◆ **EXERCISE INSTRUCTIONS**: Copy out the data in full, keeping each line exactly as it reads.

┌─ RECORDS FOR THE TASK

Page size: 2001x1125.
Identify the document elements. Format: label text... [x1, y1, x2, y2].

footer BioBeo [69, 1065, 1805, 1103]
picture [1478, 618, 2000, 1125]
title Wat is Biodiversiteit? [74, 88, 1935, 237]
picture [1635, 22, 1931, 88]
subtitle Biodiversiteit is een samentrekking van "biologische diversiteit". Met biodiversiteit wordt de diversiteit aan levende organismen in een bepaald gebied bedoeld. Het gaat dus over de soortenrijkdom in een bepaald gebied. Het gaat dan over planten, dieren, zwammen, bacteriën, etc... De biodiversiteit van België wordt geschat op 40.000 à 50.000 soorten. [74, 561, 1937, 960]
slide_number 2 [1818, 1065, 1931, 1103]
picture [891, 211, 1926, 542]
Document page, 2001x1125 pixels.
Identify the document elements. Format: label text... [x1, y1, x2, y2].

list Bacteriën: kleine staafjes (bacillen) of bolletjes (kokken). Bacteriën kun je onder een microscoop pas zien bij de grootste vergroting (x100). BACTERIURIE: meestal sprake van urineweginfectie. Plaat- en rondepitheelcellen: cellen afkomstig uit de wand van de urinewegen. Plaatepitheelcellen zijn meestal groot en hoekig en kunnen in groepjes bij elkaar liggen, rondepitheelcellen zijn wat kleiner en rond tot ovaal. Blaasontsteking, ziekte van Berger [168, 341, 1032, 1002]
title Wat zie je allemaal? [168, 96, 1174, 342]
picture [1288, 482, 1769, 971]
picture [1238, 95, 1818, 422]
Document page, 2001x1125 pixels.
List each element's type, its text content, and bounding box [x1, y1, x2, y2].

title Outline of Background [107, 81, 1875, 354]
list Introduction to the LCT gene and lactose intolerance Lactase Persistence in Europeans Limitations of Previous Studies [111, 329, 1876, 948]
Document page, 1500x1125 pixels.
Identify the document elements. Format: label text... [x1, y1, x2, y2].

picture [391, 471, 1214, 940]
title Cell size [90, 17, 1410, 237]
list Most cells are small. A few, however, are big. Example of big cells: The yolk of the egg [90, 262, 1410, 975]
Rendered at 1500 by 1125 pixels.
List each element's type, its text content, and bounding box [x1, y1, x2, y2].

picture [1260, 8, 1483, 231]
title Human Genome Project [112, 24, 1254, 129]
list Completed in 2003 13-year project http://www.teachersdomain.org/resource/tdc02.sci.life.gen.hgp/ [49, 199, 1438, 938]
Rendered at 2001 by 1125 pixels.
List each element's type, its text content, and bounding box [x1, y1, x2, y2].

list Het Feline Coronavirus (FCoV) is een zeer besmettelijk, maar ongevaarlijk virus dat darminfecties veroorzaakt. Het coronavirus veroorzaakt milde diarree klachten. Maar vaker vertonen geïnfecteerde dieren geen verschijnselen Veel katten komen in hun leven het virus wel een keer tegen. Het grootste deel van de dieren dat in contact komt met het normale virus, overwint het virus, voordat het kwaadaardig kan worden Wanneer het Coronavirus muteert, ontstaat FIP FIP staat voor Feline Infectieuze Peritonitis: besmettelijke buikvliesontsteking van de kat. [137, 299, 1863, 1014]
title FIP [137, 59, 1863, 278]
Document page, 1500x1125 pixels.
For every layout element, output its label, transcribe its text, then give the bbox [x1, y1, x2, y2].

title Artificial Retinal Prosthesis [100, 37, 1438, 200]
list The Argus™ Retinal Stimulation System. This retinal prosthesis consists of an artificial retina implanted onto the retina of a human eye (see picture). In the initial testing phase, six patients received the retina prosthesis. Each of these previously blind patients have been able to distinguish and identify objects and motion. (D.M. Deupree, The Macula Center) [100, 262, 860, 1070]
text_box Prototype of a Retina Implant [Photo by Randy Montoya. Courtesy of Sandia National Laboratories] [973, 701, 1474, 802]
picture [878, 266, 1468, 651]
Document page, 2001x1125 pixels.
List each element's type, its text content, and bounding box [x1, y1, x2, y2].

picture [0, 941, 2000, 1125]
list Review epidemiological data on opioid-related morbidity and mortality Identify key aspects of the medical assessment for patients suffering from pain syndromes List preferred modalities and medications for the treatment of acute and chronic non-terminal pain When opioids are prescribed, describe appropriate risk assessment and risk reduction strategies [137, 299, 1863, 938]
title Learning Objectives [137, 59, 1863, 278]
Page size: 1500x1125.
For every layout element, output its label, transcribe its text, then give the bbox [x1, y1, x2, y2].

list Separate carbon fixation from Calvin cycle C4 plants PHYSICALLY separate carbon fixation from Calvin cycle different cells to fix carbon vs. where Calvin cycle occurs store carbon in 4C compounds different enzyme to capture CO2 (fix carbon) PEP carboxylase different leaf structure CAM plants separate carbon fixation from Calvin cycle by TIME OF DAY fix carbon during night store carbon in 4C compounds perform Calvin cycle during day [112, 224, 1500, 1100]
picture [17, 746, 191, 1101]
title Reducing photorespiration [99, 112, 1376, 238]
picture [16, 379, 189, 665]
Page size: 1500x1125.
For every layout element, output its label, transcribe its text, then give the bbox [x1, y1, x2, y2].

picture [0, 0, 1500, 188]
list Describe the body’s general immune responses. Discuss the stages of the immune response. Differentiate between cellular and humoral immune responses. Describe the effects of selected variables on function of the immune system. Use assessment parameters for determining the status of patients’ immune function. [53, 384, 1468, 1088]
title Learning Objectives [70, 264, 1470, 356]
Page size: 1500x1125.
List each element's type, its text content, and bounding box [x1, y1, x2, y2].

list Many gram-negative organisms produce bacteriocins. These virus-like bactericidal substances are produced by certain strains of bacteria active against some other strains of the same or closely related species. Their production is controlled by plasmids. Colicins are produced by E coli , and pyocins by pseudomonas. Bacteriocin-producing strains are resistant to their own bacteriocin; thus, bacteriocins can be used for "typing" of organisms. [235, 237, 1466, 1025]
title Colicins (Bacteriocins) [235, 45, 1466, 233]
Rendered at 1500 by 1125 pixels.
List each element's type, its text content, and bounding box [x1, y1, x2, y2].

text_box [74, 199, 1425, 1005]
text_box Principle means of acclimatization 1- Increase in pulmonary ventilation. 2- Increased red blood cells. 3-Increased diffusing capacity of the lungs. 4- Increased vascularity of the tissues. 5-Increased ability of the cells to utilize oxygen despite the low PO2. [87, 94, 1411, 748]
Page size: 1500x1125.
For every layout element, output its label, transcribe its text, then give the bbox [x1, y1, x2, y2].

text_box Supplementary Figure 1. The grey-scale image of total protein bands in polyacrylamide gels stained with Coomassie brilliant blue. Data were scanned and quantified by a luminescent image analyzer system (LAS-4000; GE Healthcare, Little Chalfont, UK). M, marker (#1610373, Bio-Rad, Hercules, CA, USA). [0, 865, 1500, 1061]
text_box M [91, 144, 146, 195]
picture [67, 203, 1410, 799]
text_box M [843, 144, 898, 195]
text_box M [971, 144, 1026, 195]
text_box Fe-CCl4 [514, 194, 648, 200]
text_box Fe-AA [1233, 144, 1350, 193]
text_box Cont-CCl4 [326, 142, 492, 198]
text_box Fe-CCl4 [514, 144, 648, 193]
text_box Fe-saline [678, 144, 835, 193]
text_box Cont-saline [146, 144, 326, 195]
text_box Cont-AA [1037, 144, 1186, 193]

└─

◆ **TASK ANSWER**:
Page size: 2001x1125.
Identify the document elements. Format: label text... [x1, y1, x2, y2].

footer BioBeo [69, 1065, 1805, 1103]
picture [1478, 618, 2000, 1125]
title Wat is Biodiversiteit? [74, 88, 1935, 237]
picture [1635, 22, 1931, 88]
subtitle Biodiversiteit is een samentrekking van "biologische diversiteit". Met biodiversiteit wordt de diversiteit aan levende organismen in een bepaald gebied bedoeld. Het gaat dus over de soortenrijkdom in een bepaald gebied. Het gaat dan over planten, dieren, zwammen, bacteriën, etc... De biodiversiteit van België wordt geschat op 40.000 à 50.000 soorten. [74, 561, 1937, 960]
slide_number 2 [1818, 1065, 1931, 1103]
picture [891, 211, 1926, 542]
Document page, 2001x1125 pixels.
Identify the document elements. Format: label text... [x1, y1, x2, y2].

list Bacteriën: kleine staafjes (bacillen) of bolletjes (kokken). Bacteriën kun je onder een microscoop pas zien bij de grootste vergroting (x100). BACTERIURIE: meestal sprake van urineweginfectie. Plaat- en rondepitheelcellen: cellen afkomstig uit de wand van de urinewegen. Plaatepitheelcellen zijn meestal groot en hoekig en kunnen in groepjes bij elkaar liggen, rondepitheelcellen zijn wat kleiner en rond tot ovaal. Blaasontsteking, ziekte van Berger [168, 341, 1032, 1002]
title Wat zie je allemaal? [168, 96, 1174, 342]
picture [1288, 482, 1769, 971]
picture [1238, 95, 1818, 422]
Document page, 2001x1125 pixels.
List each element's type, its text content, and bounding box [x1, y1, x2, y2].

title Outline of Background [107, 81, 1875, 354]
list Introduction to the LCT gene and lactose intolerance Lactase Persistence in Europeans Limitations of Previous Studies [111, 329, 1876, 948]
Document page, 1500x1125 pixels.
Identify the document elements. Format: label text... [x1, y1, x2, y2].

picture [391, 471, 1214, 940]
title Cell size [90, 17, 1410, 237]
list Most cells are small. A few, however, are big. Example of big cells: The yolk of the egg [90, 262, 1410, 975]
Rendered at 1500 by 1125 pixels.
List each element's type, its text content, and bounding box [x1, y1, x2, y2].

picture [1260, 8, 1483, 231]
title Human Genome Project [112, 24, 1254, 129]
list Completed in 2003 13-year project http://www.teachersdomain.org/resource/tdc02.sci.life.gen.hgp/ [49, 199, 1438, 938]
Rendered at 2001 by 1125 pixels.
List each element's type, its text content, and bounding box [x1, y1, x2, y2].

list Het Feline Coronavirus (FCoV) is een zeer besmettelijk, maar ongevaarlijk virus dat darminfecties veroorzaakt. Het coronavirus veroorzaakt milde diarree klachten. Maar vaker vertonen geïnfecteerde dieren geen verschijnselen Veel katten komen in hun leven het virus wel een keer tegen. Het grootste deel van de dieren dat in contact komt met het normale virus, overwint het virus, voordat het kwaadaardig kan worden Wanneer het Coronavirus muteert, ontstaat FIP FIP staat voor Feline Infectieuze Peritonitis: besmettelijke buikvliesontsteking van de kat. [137, 299, 1863, 1014]
title FIP [137, 59, 1863, 278]
Document page, 1500x1125 pixels.
For every layout element, output its label, transcribe its text, then give the bbox [x1, y1, x2, y2].

title Artificial Retinal Prosthesis [100, 37, 1438, 200]
list The Argus™ Retinal Stimulation System. This retinal prosthesis consists of an artificial retina implanted onto the retina of a human eye (see picture). In the initial testing phase, six patients received the retina prosthesis. Each of these previously blind patients have been able to distinguish and identify objects and motion. (D.M. Deupree, The Macula Center) [100, 262, 860, 1070]
text_box Prototype of a Retina Implant [Photo by Randy Montoya. Courtesy of Sandia National Laboratories] [973, 701, 1474, 802]
picture [878, 266, 1468, 651]
Document page, 2001x1125 pixels.
List each element's type, its text content, and bounding box [x1, y1, x2, y2].

picture [0, 941, 2000, 1125]
list Review epidemiological data on opioid-related morbidity and mortality Identify key aspects of the medical assessment for patients suffering from pain syndromes List preferred modalities and medications for the treatment of acute and chronic non-terminal pain When opioids are prescribed, describe appropriate risk assessment and risk reduction strategies [137, 299, 1863, 938]
title Learning Objectives [137, 59, 1863, 278]
Page size: 1500x1125.
For every layout element, output its label, transcribe its text, then give the bbox [x1, y1, x2, y2].

list Separate carbon fixation from Calvin cycle C4 plants PHYSICALLY separate carbon fixation from Calvin cycle different cells to fix carbon vs. where Calvin cycle occurs store carbon in 4C compounds different enzyme to capture CO2 (fix carbon) PEP carboxylase different leaf structure CAM plants separate carbon fixation from Calvin cycle by TIME OF DAY fix carbon during night store carbon in 4C compounds perform Calvin cycle during day [112, 224, 1500, 1100]
picture [17, 746, 191, 1101]
title Reducing photorespiration [99, 112, 1376, 238]
picture [16, 379, 189, 665]
Page size: 1500x1125.
For every layout element, output its label, transcribe its text, then give the bbox [x1, y1, x2, y2].

picture [0, 0, 1500, 188]
list Describe the body’s general immune responses. Discuss the stages of the immune response. Differentiate between cellular and humoral immune responses. Describe the effects of selected variables on function of the immune system. Use assessment parameters for determining the status of patients’ immune function. [53, 384, 1468, 1088]
title Learning Objectives [70, 264, 1470, 356]
Page size: 1500x1125.
List each element's type, its text content, and bounding box [x1, y1, x2, y2].

list Many gram-negative organisms produce bacteriocins. These virus-like bactericidal substances are produced by certain strains of bacteria active against some other strains of the same or closely related species. Their production is controlled by plasmids. Colicins are produced by E coli , and pyocins by pseudomonas. Bacteriocin-producing strains are resistant to their own bacteriocin; thus, bacteriocins can be used for "typing" of organisms. [235, 237, 1466, 1025]
title Colicins (Bacteriocins) [235, 45, 1466, 233]
Rendered at 1500 by 1125 pixels.
List each element's type, its text content, and bounding box [x1, y1, x2, y2].

text_box [74, 199, 1425, 1005]
text_box Principle means of acclimatization 1- Increase in pulmonary ventilation. 2- Increased red blood cells. 3-Increased diffusing capacity of the lungs. 4- Increased vascularity of the tissues. 5-Increased ability of the cells to utilize oxygen despite the low PO2. [87, 94, 1411, 748]
Page size: 1500x1125.
For every layout element, output its label, transcribe its text, then give the bbox [x1, y1, x2, y2].

text_box Supplementary Figure 1. The grey-scale image of total protein bands in polyacrylamide gels stained with Coomassie brilliant blue. Data were scanned and quantified by a luminescent image analyzer system (LAS-4000; GE Healthcare, Little Chalfont, UK). M, marker (#1610373, Bio-Rad, Hercules, CA, USA). [0, 865, 1500, 1061]
text_box M [91, 144, 146, 195]
picture [67, 203, 1410, 799]
text_box M [843, 144, 898, 195]
text_box M [971, 144, 1026, 195]
text_box Fe-CCl4 [514, 194, 648, 200]
text_box Fe-AA [1233, 144, 1350, 193]
text_box Cont-CCl4 [326, 142, 492, 198]
text_box Fe-CCl4 [514, 144, 648, 193]
text_box Fe-saline [678, 144, 835, 193]
text_box Cont-saline [146, 144, 326, 195]
text_box Cont-AA [1037, 144, 1186, 193]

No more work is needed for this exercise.